O pequeno sombreamento reduz a necessidade de evapotranspiração e ajuda a manter matéria-orgânica no solo, pela redução de picos de temperatura e aumento de umidade. As placas são colocadas bem acima do dossel, permitindo todas as operações agrícolas sem obstáculos, e a evaporação da água permite reduzir a temperatura das placas com aumento de eficiência e durabilidade.
A limpeza automática das placas poderá ser considerada como uma irrigação, paga pela geração de eletricidade renovável. Para compensar a possível perda de produtividade, pelo menos em áreas mais próximas da usina, pode-se usar uma fertirrigação complementar com o CO2 da fermentação (FACE – “Free Air CO2 Enrichment”), aumentando o teor deste composto nas folhas, o que deve aumentar a taxa de fotossíntese, aumentar as raízes e promover o crescimento da cultura mesmo com o sombreamento.

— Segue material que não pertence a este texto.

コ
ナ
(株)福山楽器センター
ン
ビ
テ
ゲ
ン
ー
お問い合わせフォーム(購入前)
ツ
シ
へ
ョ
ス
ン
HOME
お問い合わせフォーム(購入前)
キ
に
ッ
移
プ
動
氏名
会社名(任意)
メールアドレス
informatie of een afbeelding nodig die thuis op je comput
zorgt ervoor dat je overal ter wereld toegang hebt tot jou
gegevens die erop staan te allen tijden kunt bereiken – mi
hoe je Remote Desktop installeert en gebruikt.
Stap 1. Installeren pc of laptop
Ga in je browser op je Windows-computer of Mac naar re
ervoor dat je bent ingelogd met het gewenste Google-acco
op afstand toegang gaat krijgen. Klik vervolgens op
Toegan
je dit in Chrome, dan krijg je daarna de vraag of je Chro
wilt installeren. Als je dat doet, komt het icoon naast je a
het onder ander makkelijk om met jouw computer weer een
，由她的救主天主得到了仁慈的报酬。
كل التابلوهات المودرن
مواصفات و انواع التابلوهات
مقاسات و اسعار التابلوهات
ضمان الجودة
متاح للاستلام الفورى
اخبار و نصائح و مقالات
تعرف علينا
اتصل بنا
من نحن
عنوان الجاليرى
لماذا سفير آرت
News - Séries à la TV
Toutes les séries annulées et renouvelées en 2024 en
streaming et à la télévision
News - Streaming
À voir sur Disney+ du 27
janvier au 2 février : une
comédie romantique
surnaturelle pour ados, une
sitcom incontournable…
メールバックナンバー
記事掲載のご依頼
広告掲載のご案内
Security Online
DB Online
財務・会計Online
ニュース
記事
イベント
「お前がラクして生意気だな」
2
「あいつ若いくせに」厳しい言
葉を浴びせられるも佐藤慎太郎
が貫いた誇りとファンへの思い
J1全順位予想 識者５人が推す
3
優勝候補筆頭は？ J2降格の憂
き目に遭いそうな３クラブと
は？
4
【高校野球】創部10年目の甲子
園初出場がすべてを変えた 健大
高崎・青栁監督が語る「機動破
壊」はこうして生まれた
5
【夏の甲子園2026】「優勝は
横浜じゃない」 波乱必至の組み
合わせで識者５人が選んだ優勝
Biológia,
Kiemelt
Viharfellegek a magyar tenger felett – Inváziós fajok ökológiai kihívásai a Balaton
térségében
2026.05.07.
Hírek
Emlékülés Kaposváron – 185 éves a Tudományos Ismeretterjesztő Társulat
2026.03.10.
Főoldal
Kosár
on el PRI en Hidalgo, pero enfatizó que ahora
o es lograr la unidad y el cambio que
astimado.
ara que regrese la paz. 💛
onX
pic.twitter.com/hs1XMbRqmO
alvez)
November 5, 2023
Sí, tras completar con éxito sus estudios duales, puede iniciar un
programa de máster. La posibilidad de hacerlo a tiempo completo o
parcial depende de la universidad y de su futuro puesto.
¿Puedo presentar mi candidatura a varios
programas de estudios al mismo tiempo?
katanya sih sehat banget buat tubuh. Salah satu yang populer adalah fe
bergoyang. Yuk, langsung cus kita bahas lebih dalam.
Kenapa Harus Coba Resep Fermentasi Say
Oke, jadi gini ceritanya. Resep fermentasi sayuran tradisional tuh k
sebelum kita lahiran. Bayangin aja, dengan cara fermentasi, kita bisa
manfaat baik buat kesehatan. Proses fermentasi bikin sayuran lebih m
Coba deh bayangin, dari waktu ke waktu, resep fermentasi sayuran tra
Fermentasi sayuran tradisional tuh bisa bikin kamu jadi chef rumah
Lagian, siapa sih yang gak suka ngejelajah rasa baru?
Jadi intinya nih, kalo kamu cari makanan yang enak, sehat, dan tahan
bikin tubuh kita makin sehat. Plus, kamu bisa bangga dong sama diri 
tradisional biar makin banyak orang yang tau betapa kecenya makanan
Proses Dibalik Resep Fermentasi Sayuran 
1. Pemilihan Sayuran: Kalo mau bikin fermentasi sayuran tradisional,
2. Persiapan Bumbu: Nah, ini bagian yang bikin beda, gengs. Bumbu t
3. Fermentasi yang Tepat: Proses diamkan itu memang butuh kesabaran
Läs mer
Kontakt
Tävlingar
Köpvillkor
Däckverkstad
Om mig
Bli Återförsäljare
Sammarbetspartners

Finalmente, se pensarmos no novo sistema bionergético com acoplamentos com outras culturas, fontes de energia sustentáveis e com o aproveitamento econômico de todas as frações da cana e os resíduos (para, por exemplo, produção de biogás/biometano para a frota própria), podemos acoplar também a produção intensiva de proteína animal usando os coprodutos do milho (DDG ou WDG) e o esterco gerado, passando pelo biodigestor para fornecer energia para a usina e matéria-orgânica estabilizada para a lavoura.
Tenho ainda de citar a implantação acelerada de outra inteligência desta vez “artificial”, ou seja, o uso de máquinas capazes de aprender e agir no mundo real. Isso já está acontecendo agora com o uso de sensores avançados como os baseados em NIR on-line (infravermelho próximo) capazes de analisar qualquer substância relevante e gerar dados analíticos de alta qualidade e baixo custo, gerando bancos de dados que, em conjunto com os sistemas de monitoramento e controle atuais, permitem a captura e entendimento do processo integral, da lavoura aos produtos e aos reciclos, permitindo controles automáticos avançados com aumentos significativos de eficiência global (mais rendimentos por hectare e por ano) e soluções de processo que ainda nem conseguimos visualizar totalmente.
Com isso, atingiremos uma circularidade economicamente viável, nossa riqueza vinda do Sol e da Terra, com reposição de tudo o que extraímos.